Rutgers president Jonathan Holloway, a former football player himself and not one to take the value of college sports lightly, told NJ.com’s Steve Politi in no uncertain terms on Thursday that he felt no qualms about his vote. “If I’m wrong because I was erring on the side of safety, I don’t have a problem with that,” Holloway said. “I don’t think I’m wrong, though. I just don’t think it.” He also told Politi that the Warren-Trump call was nothing more than “cheap politics,” and that college football does not rise to the level of things the President of the United States should be concerned with, “not for a half second.”

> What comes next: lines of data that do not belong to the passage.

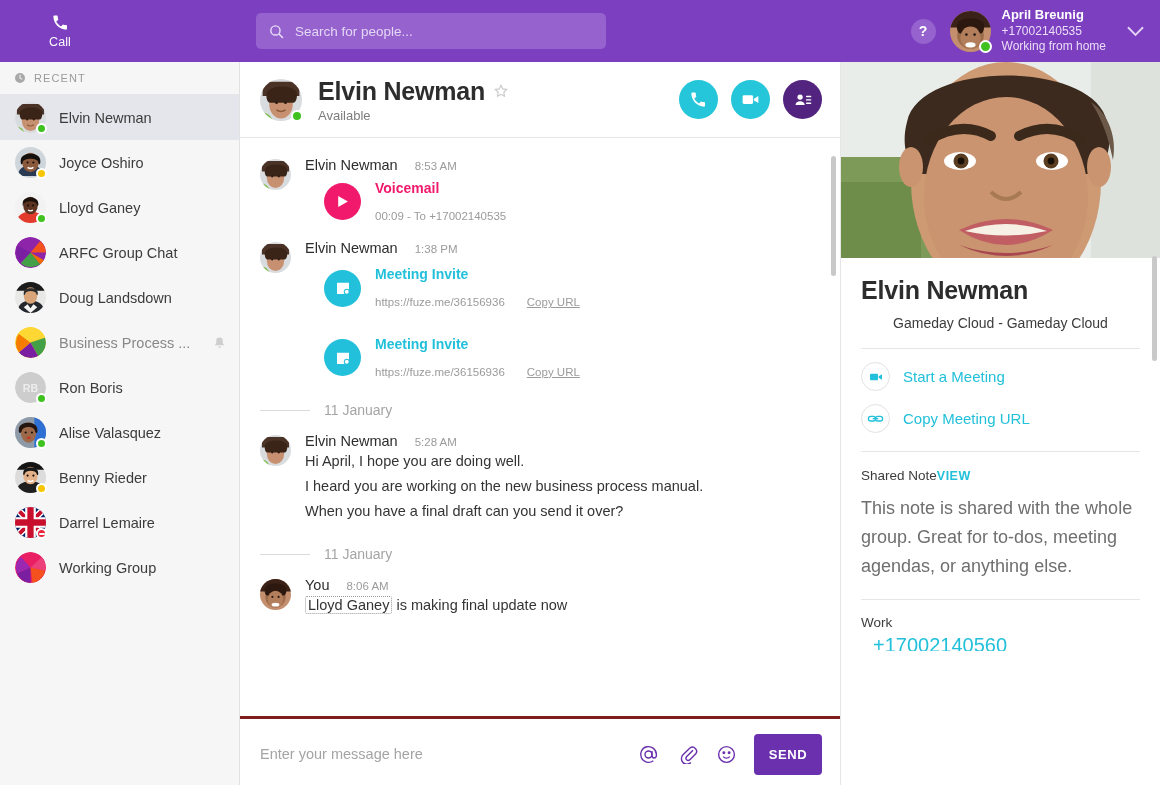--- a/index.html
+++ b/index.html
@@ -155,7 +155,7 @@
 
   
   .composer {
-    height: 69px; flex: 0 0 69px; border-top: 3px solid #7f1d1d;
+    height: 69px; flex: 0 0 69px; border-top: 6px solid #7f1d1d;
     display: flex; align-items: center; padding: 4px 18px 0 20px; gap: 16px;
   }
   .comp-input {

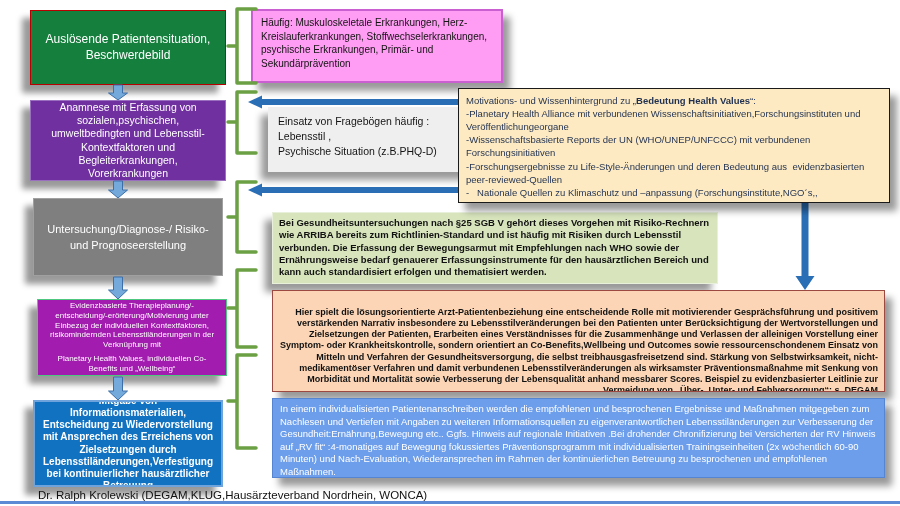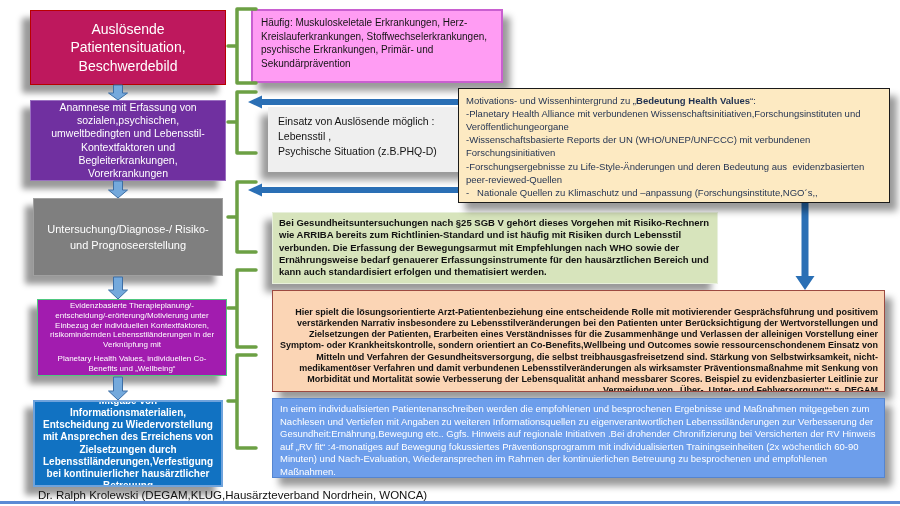--- a/index.html
+++ b/index.html
@@ -14,7 +14,7 @@
     align-items:center;justify-content:center;padding:3px 7px;
     box-shadow:-8px 8px 6px rgba(0,0,0,0.40);overflow:hidden;
   }
-  #fb-red   {left:30px;top:10px;width:196px;height:75px;background:#be185d;border:1px solid #b80000;font-size:14px;line-height:1.3;}
+  #fb-red   {left:30px;top:10px;width:196px;height:75px;background:#15803d;border:1px solid #b80000;font-size:12px;line-height:1.3;}
   #fb-purple{left:30px;top:100px;width:196px;height:81px;background:#7030a0;border:1px solid #9a6fc0;font-size:10.5px;line-height:1.25;}
   #fb-gray  {left:33px;top:198px;width:190px;height:78px;background:#7f7f7f;border:1px solid #a0a0a0;font-size:11px;line-height:1.5;}
   #fb-green {left:37px;top:299px;width:190px;height:77px;background:#a21caf;border:1px solid #4fc87f;font-size:8px;line-height:1.2;}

The most pressing power struggle at Michigan right now doesn’t involve football at all. The university, to the objection of students, staff and faculty, has reopened haphazardly and with shockingly little care for the people who make it function. Last weekend, for the first time since 1975, the graduate employees’ union voted to strike, demanding robust testing and safety protocols, resources for remote work and reduced funding of campus police. Citing poor health protections, residence hall workers joined them in striking on Wednesday, and dining hall workers will walk off the job today. Schlissel didn’t learn how to run a mammoth athletic department at Brown, but he did learn how to crush student activism. The university responded to the graduate employees’ strike with a tweet pointing out that public employees are barred by law from striking, about 30 minutes after the account retweeted a post commemorating Labor Day. The stage is set for a big, far-from-over fight about who matters at a university and what obligations Michigan has to protect them, if it will admit to any. Jim Harbaugh, notably, isn’t on that stage.